→ **ACTION ITEM A**:
In the forum thread about the turbo build, what does one poster say AFR and VE should still be based on?
→ **ACTION ITEM B**:
Pick up the forum thread about the turbo build where it stops, and keep the same informal forum tone.

→ **PASSAGE SHOWN**:

────────────────────────────────────────

Please tell me if this is a stupid argument.

I do not have much (if any) seat time with a ridiculously low spooling turbo, so go easy on me.

 

Well if any of us know anything, we know that it's common practice and highly advisable to build a turbo setup around some weird completely unsupported turbo(s).

Wait.....



But on a serious note: this is actually kinda cool, since you should definitely have enough talent to make it work.

PS: did you call me that one day? I was in a meeting and wanted to return the call but number was blocked.

 

I think the throttle is going to complicate things even more. One more HUGE variable that a diesel does not have. Crossover timing will change with both TP and RPM.

I think AFR / VE should still be based on MAP and RPM. Let's see, though. VE rows can be based on other "load" than MAP, so I wonder if some equation can be used to generate that "load"?

If you get it working, patsmx5 will likely take (2), please.

Me, I'm still at the, "would rather drive it than work on it" stage. Then again, I'm not well versed in Get it all done in 24 hours reality show type work.

 

Lİke, good, bad, or ugly?

Thanks..
I have thread on the suspension stuff: https://www.miataturbo.net/suspensio...ive-pro-80290/

Thank you, that would be awesome..

This will definitely be a first if I can pull it off.
SClike response with all the niceties of a turbo.

And yes, it was me. I called over Skype, so I'm sure you saw a weird number.

 

Are there specs numbers posted for those turbos?

I'm not 100% convinced you'll have "the best of both worlds" just yet.

────────────────────────────────────────

→ **EXTRACTED DATA**:
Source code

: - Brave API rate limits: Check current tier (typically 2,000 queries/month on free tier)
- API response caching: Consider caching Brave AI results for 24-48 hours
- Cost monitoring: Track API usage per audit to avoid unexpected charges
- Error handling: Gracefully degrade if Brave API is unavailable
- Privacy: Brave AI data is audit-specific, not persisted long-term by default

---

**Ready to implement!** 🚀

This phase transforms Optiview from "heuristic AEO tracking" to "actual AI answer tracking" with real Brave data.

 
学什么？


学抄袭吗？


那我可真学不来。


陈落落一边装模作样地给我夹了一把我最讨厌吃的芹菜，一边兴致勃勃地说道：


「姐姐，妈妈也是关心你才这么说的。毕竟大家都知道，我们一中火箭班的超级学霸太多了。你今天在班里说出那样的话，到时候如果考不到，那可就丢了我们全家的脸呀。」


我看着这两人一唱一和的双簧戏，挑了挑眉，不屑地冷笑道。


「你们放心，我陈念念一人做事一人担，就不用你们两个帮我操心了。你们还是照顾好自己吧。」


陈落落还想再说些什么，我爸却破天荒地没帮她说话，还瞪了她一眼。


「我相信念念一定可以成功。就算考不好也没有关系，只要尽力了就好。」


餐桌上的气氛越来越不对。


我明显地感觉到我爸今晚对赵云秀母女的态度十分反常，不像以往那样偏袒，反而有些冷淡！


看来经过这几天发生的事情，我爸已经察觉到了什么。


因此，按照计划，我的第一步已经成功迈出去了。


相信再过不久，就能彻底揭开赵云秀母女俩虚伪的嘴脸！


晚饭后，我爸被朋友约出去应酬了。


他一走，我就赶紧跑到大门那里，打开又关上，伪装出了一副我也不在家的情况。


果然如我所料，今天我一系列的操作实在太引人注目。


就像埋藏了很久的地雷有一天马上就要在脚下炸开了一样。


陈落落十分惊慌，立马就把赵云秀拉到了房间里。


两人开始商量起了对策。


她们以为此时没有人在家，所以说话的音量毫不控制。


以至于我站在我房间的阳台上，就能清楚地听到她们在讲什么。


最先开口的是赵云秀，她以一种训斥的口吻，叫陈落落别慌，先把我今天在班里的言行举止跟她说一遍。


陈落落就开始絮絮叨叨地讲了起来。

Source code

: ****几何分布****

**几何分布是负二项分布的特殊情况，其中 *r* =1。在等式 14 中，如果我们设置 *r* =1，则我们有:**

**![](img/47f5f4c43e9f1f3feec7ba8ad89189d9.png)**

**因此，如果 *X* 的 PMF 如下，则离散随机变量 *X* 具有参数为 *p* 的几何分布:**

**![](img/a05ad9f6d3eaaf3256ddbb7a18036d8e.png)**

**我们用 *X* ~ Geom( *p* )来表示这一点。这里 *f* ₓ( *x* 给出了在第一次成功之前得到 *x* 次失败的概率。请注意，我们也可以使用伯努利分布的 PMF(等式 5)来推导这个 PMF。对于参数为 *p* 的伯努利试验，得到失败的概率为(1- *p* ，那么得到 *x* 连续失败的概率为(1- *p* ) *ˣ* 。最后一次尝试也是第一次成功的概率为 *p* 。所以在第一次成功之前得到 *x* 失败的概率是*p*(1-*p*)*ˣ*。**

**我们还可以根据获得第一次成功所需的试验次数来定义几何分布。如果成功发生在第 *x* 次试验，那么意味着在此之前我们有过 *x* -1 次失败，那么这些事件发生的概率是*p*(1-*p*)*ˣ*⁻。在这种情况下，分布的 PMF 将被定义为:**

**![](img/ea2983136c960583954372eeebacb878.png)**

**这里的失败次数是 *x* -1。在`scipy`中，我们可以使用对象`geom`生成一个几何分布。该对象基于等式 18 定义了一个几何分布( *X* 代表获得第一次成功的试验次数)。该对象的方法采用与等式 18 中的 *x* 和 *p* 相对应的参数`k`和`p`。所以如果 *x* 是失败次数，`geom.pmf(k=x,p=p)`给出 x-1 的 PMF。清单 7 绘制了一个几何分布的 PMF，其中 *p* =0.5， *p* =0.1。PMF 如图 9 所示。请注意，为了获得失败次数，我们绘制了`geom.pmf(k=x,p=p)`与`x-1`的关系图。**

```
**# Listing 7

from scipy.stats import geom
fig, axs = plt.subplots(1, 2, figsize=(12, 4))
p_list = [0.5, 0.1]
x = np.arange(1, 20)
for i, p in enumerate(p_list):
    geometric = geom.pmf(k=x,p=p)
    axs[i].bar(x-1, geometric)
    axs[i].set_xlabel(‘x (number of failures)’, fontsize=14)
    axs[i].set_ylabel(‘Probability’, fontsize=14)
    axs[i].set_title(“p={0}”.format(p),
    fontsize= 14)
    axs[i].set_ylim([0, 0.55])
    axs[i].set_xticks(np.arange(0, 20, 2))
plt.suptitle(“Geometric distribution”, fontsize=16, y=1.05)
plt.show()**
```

────────────────────────────────────────

→ **WRITTEN RESPONSE A**:
MAP and RPM.

→ **WRITTEN RESPONSE B**:
I spend a lot of time in boost. (My WI tanks hold 16 liters of water, I run out in 2 days)
Therefore, I might leave the WG open in cruise conditions, or vent boost into atmosphere for fuel economy. That way, the WG will see a lot of action and will not get a chance to soot over and lock in place.
I'm pretty sure I can manage all that with the MS.

This whole gift thing was an unexpected benefit of the TV show.
(And, there's a whole another one coming up pretty soon on top of this one)

 

HP is a KP39, LP is K04.
I am not fully convinced, either.
(If you build it, they will spool)

 

Now, back to controlling the actuators..

I read a lot of material where people just talk about RPM points for the above mentioned switchover controls.
That does not make sense without present load, "load request", selected gear, current pressures and temps and whatnot.

Me, I just want to boil everything down to primarily manifold pressure with a side serving of RPM, Coolant temp, IAT, EGT and knock.

Here, I found a couple of graphs for these controls:




I will try and translate all this into a usable signal for my car...

I also sent a pretty detailed email to Borg Warner.
Awaiting response.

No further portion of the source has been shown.